The simple corroboration of time-lapse microscopy with endpoint assays can reveal the modalities of several biological processes, indicate differential routes of metastasis taken by tumors, and identify the associated molecular pathways (Figure 3). Collation of these datasets can generate multi-parametric simulations that define the biological thresholds associated with diverse cellular functions, and their modulation in response to various cues [163,164,165]. Such models or simulations could aid in the design of appropriate experimental systems that encompass heterogeneous processes contributing to metastasis. Similarly, analytical tools developed with real-time approaches can be integrated into drug development pipelines [166]. In accordance with our statements, a recent study employing intra-vital imaging discerned the crucial role of CD44 driven cell aggregation of CTCs in metastatic dissemination. The study established CD44–PAK2 interaction as a driving event of the process, thus providing clinically relevant information with the aid of visual outputs [167]. While snap-shot assays will continue to provide high-throughput readouts for cell systems, it is crucial that experimentalists acknowledge their limitations when deriving clinically relevant inferences. With the right amount of caution, real-time approaches could herald an “era of live cell imaging” in cancer biology.

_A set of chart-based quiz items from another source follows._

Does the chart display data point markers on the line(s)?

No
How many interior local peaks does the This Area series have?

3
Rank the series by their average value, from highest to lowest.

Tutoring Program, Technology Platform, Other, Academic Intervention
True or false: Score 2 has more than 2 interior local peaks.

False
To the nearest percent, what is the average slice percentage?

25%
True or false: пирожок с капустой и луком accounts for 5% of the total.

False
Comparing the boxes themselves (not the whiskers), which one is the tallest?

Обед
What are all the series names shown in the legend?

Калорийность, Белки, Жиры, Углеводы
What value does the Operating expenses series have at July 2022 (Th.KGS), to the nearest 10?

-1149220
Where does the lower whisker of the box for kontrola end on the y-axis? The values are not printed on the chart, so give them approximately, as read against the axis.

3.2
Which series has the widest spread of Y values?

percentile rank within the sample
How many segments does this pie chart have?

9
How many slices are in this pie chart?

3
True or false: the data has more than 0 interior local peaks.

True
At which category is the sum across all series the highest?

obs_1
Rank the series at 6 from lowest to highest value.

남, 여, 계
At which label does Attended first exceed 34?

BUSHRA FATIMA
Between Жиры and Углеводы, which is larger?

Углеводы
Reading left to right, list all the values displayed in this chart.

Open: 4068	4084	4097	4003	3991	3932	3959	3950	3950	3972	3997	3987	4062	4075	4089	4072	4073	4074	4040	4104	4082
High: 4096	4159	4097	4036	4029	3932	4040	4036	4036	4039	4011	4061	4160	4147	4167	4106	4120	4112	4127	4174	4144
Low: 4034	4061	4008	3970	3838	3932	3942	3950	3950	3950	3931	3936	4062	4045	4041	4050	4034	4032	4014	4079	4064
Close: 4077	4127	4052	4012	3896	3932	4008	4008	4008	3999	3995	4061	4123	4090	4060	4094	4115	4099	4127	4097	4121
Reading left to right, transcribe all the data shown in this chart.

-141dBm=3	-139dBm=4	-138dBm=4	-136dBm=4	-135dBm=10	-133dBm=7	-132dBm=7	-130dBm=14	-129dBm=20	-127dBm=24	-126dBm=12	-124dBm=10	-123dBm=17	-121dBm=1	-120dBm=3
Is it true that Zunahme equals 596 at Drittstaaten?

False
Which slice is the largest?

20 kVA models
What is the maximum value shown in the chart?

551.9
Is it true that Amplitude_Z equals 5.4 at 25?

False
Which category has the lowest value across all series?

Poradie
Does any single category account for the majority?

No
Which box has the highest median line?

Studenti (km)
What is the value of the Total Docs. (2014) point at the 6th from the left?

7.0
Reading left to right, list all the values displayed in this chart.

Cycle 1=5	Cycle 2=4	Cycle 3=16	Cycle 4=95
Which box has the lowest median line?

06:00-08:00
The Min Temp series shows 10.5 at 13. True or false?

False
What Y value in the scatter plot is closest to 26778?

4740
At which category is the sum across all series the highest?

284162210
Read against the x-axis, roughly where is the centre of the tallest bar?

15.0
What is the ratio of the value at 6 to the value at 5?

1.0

Real-time approaches, in conjunction with lineage tracing, may initiate the next phase of resolving cancer heterogeneity, which continues to elude comprehension and is responsible for therapy resistance. In view of recent reports, real-time approaches may decipher functional nuances and provide insight into the concept of “metastability” predicted during phenotypic switches. Real-time dynamics of molecular turn-over can further identify the spatiotemporal alterations of markers over the course of disease progression, and improve clinical interventions. Moreover, intra-vital imaging approaches present an exciting opportunity to tackle a residual minimal disease, which often results in an aggressive relapse and overall poor prognosis. Similarly, extra-tumoral cell populations crucial for disease progression in vivo can be identified and probed in vitro with micro-fluidic and real-time studies. More importantly, the stages of primary dissociation and colonization during metastasis represent a “grey area” of information, which could be effectively resolved with the previously discussed approaches. The delineation of these diverse biophysical features essentially nurtures the model of personalized medicine. A careful combination of appropriate existing assays with live cell imaging can reveal several nuances of the metastatic cascade and reiterate the “seeing is believing” ideology.

7. Conclusions

Recent studies reveal a functional uncoupling of several physiological processes previously deemed crucial for successful metastasis. Our own observations associated with the evaluation of in vitro metastasis reflect on the shortcomings of routine assays. For the detection of distinct modalities associated across the metastatic cascade, we suggest the adoption of time lapse imaging in routine assays. This approach has the capability to (i) make a visual impact on biological processes, (ii) identify different routes undertaken by tumor cells towards achieving these functions, and (iii) provide metrics for quantifying these processes. The information obtained from these approaches can be applied towards establishing mathematical models and intuitive inferences that tackle the heterogeneity associated with disease progression. Inherent cellular plasticity that contributes to tissue homeostasis can also be deciphered in the context of pathological conditions, by developing novel assays that combine the ease of traditional approaches with the enhanced resolution of real-time imaging. We also emphasize on the routine re-evaluation of functional read-outs, so as to incorporate recent conceptual developments that improve the comprehension of biological systems. Together, these features are likely to be useful in elucidating the poorly understood areas of disease progression in cancer, and deriving clinically relevant conclusions over the current assays.